## Assignment
Where does "plüss" occur in the listing? Copy every line that holds it.

Working data below:

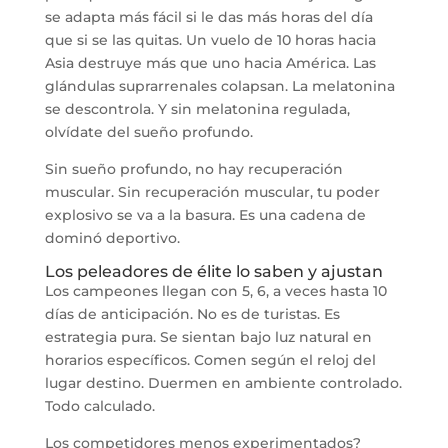
se adapta más fácil si le das más horas del día
que si se las quitas. Un vuelo de 10 horas hacia
Asia destruye más que uno hacia América. Las
glándulas suprarrenales colapsan. La melatonina
se descontrola. Y sin melatonina regulada,
olvídate del sueño profundo.
Sin sueño profundo, no hay recuperación
muscular. Sin recuperación muscular, tu poder
explosivo se va a la basura. Es una cadena de
dominó deportivo.
Los peleadores de élite lo saben y ajustan
Los campeones llegan con 5, 6, a veces hasta 10
días de anticipación. No es de turistas. Es
estrategia pura. Se sientan bajo luz natural en
horarios específicos. Comen según el reloj del
lugar destino. Duermen en ambiente controlado.
Todo calculado.
Los competidores menos experimentados?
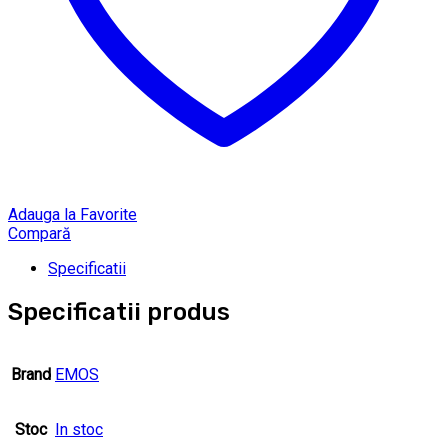
Adauga la Favorite
Compară
Specificatii
Specificatii produs
Brand
EMOS
Stoc
In stoc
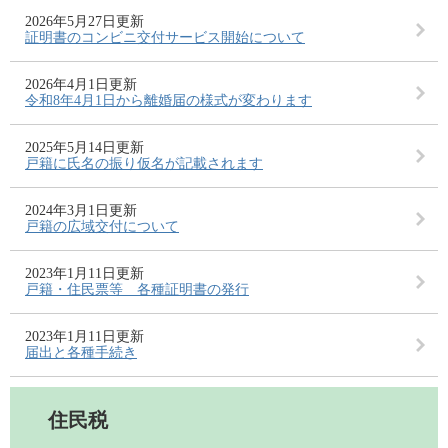
2026年5月27日更新
証明書のコンビニ交付サービス開始について
2026年4月1日更新
令和8年4月1日から離婚届の様式が変わります
2025年5月14日更新
戸籍に氏名の振り仮名が記載されます
2024年3月1日更新
戸籍の広域交付について
2023年1月11日更新
戸籍・住民票等 各種証明書の発行
2023年1月11日更新
届出と各種手続き
住民税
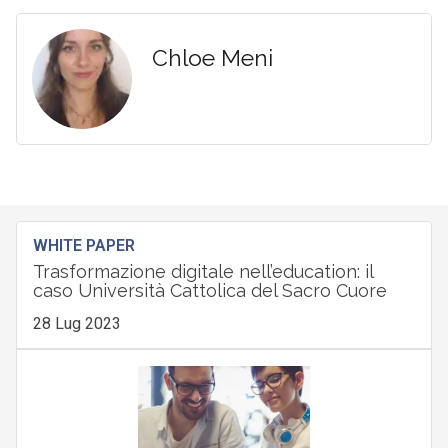
Chloe Meni
WHITE PAPER
Trasformazione digitale nell’education: il
caso Università Cattolica del Sacro Cuore
28 Lug 2023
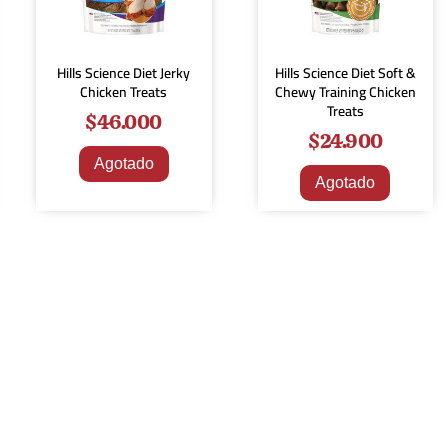
Hills Science Diet Jerky
Hills Science Diet Soft &
Chicken Treats
Chewy Training Chicken
Treats
$
46.000
$
24.900
Agotado
Agotado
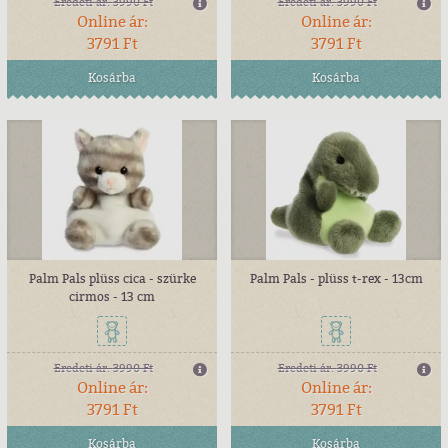
Eredeti ár:
3990 Ft
Eredeti ár:
3990 Ft
Online ár:
Online ár:
3791 Ft
3791 Ft
Kosárba
Kosárba
Palm Pals plüss cica - szürke
Palm Pals - plüss t-rex - 13cm
cirmos - 13 cm
Eredeti ár:
3990 Ft
Eredeti ár:
3990 Ft
Online ár:
Online ár:
3791 Ft
3791 Ft
Kosárba
Kosárba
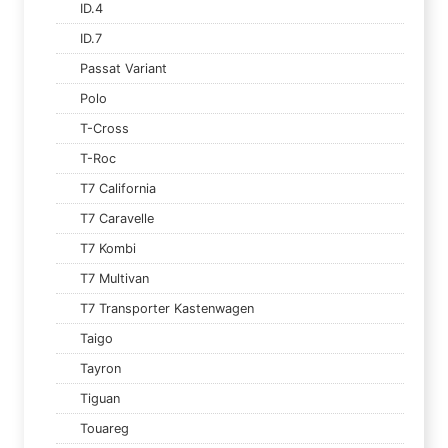
ID.4
ID.7
Passat Variant
Polo
T-Cross
T-Roc
T7 California
T7 Caravelle
T7 Kombi
T7 Multivan
T7 Transporter Kastenwagen
Taigo
Tayron
Tiguan
Touareg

End of Working data.

## Result below
Palm Pals plüss cica - szürke
Palm Pals - plüss t-rex - 13cm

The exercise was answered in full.